▶ [SOURCE RECORDS]:
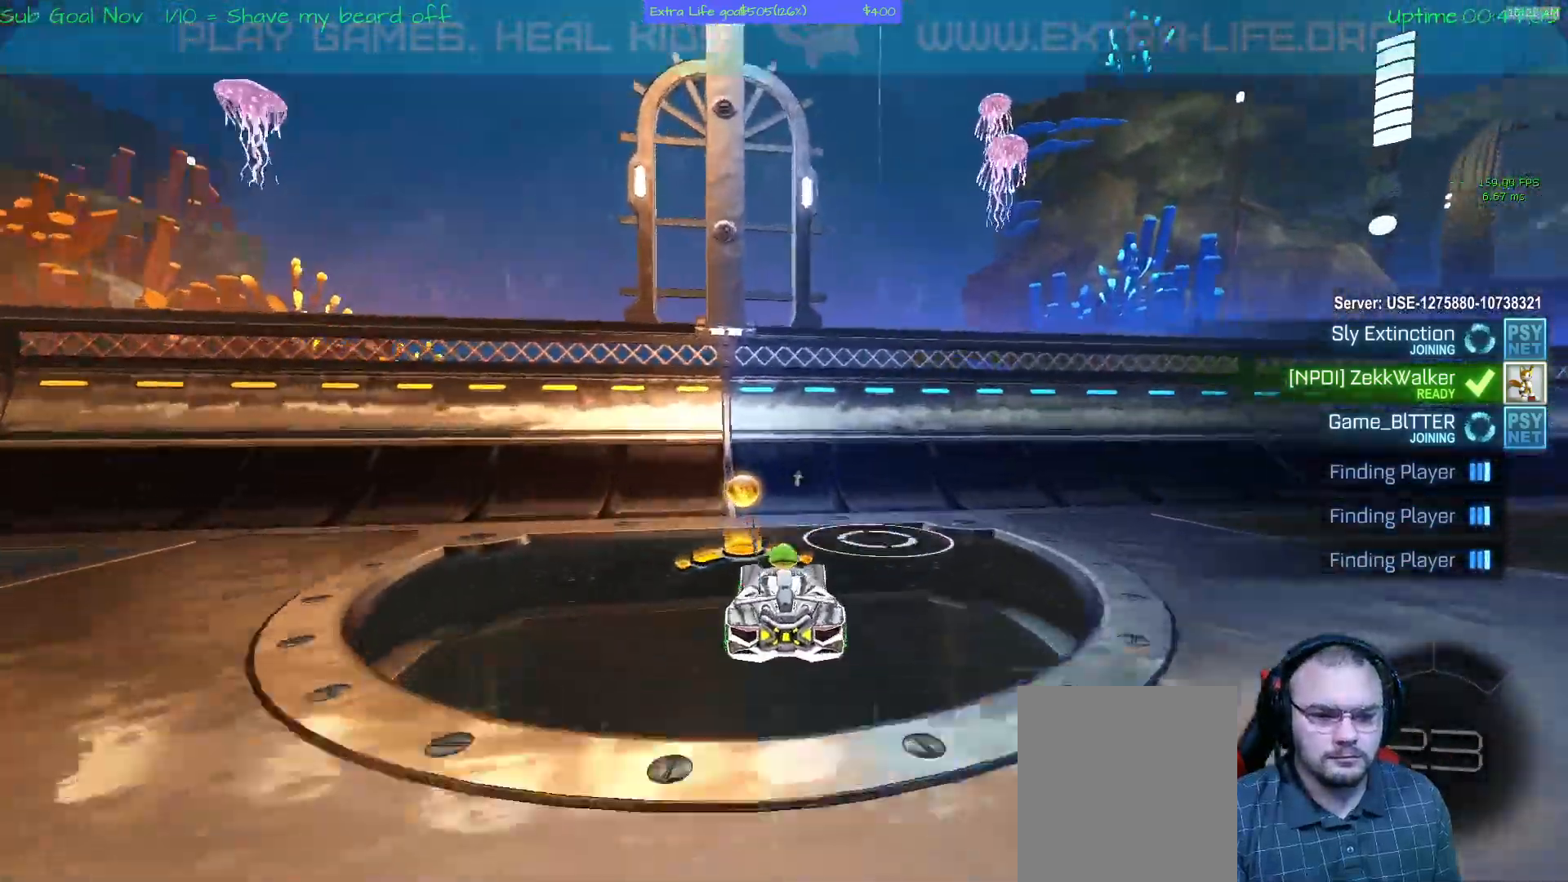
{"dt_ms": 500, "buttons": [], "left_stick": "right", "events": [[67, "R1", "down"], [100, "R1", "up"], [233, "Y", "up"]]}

* * *

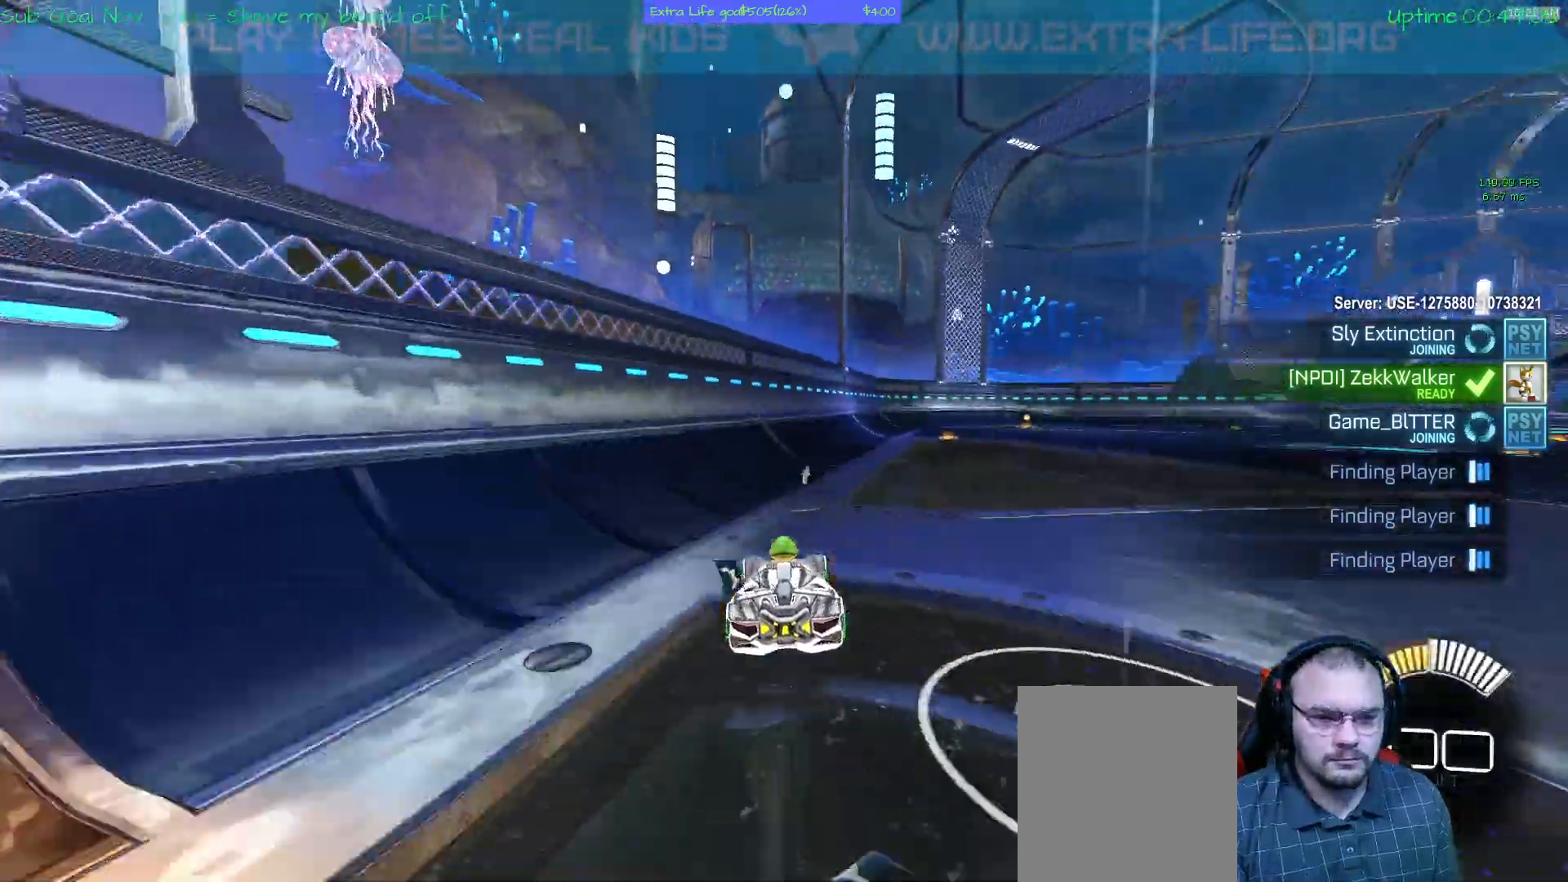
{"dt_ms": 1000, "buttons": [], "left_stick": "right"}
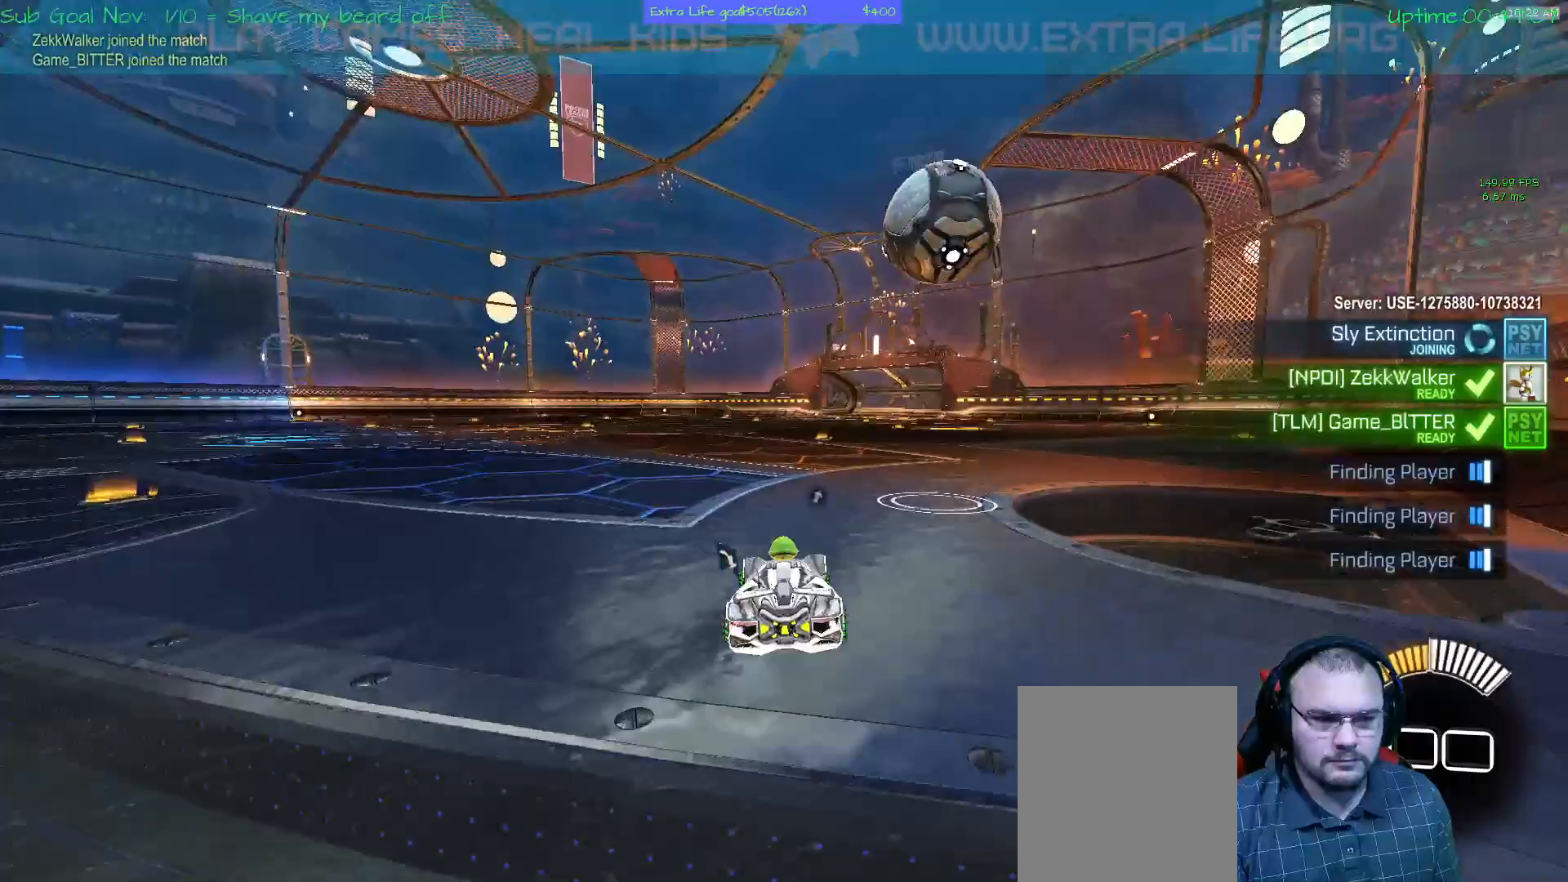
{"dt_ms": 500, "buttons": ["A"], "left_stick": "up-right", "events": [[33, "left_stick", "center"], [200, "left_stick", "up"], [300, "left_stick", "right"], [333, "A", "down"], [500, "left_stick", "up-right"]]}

---

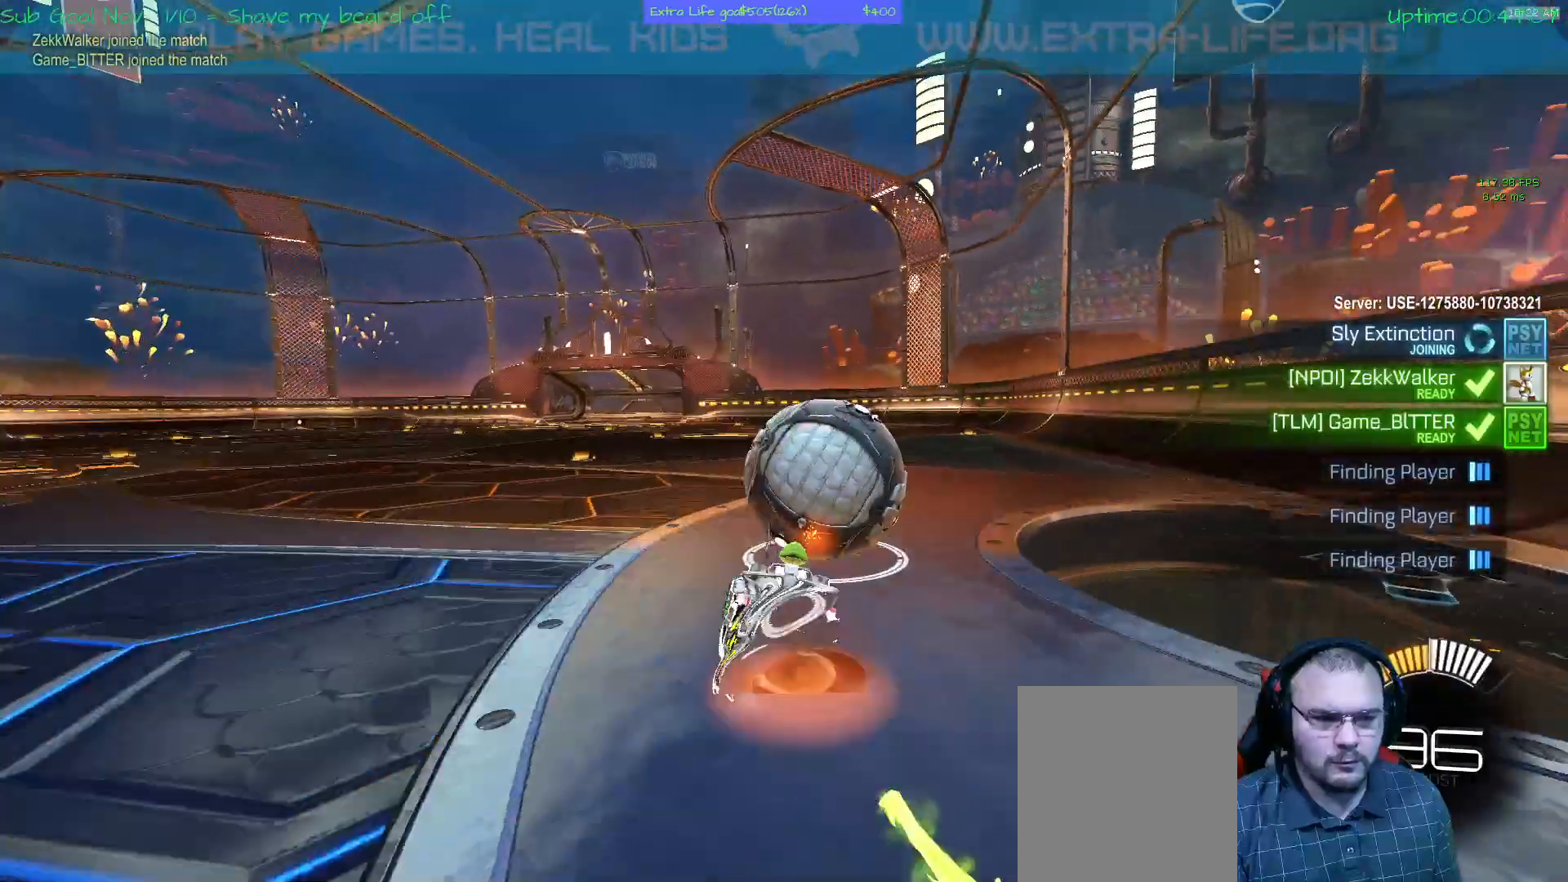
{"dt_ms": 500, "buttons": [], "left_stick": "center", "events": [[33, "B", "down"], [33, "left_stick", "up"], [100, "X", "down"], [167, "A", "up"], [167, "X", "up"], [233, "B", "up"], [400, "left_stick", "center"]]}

▶ [WHAT NEEDS TO BE DONE]:
From the entries above, list each line with "right" in it.

▶ [WORKED SOLUTION]:
{"dt_ms": 500, "buttons": [], "left_stick": "right", "events": [[67, "R1", "down"], [100, "R1", "up"], [233, "Y", "up"]]}
{"dt_ms": 1000, "buttons": [], "left_stick": "right"}
{"dt_ms": 500, "buttons": ["A"], "left_stick": "up-right", "events": [[33, "left_stick", "center"], [200, "left_stick", "up"], [300, "left_stick", "right"], [333, "A", "down"], [500, "left_stick", "up-right"]]}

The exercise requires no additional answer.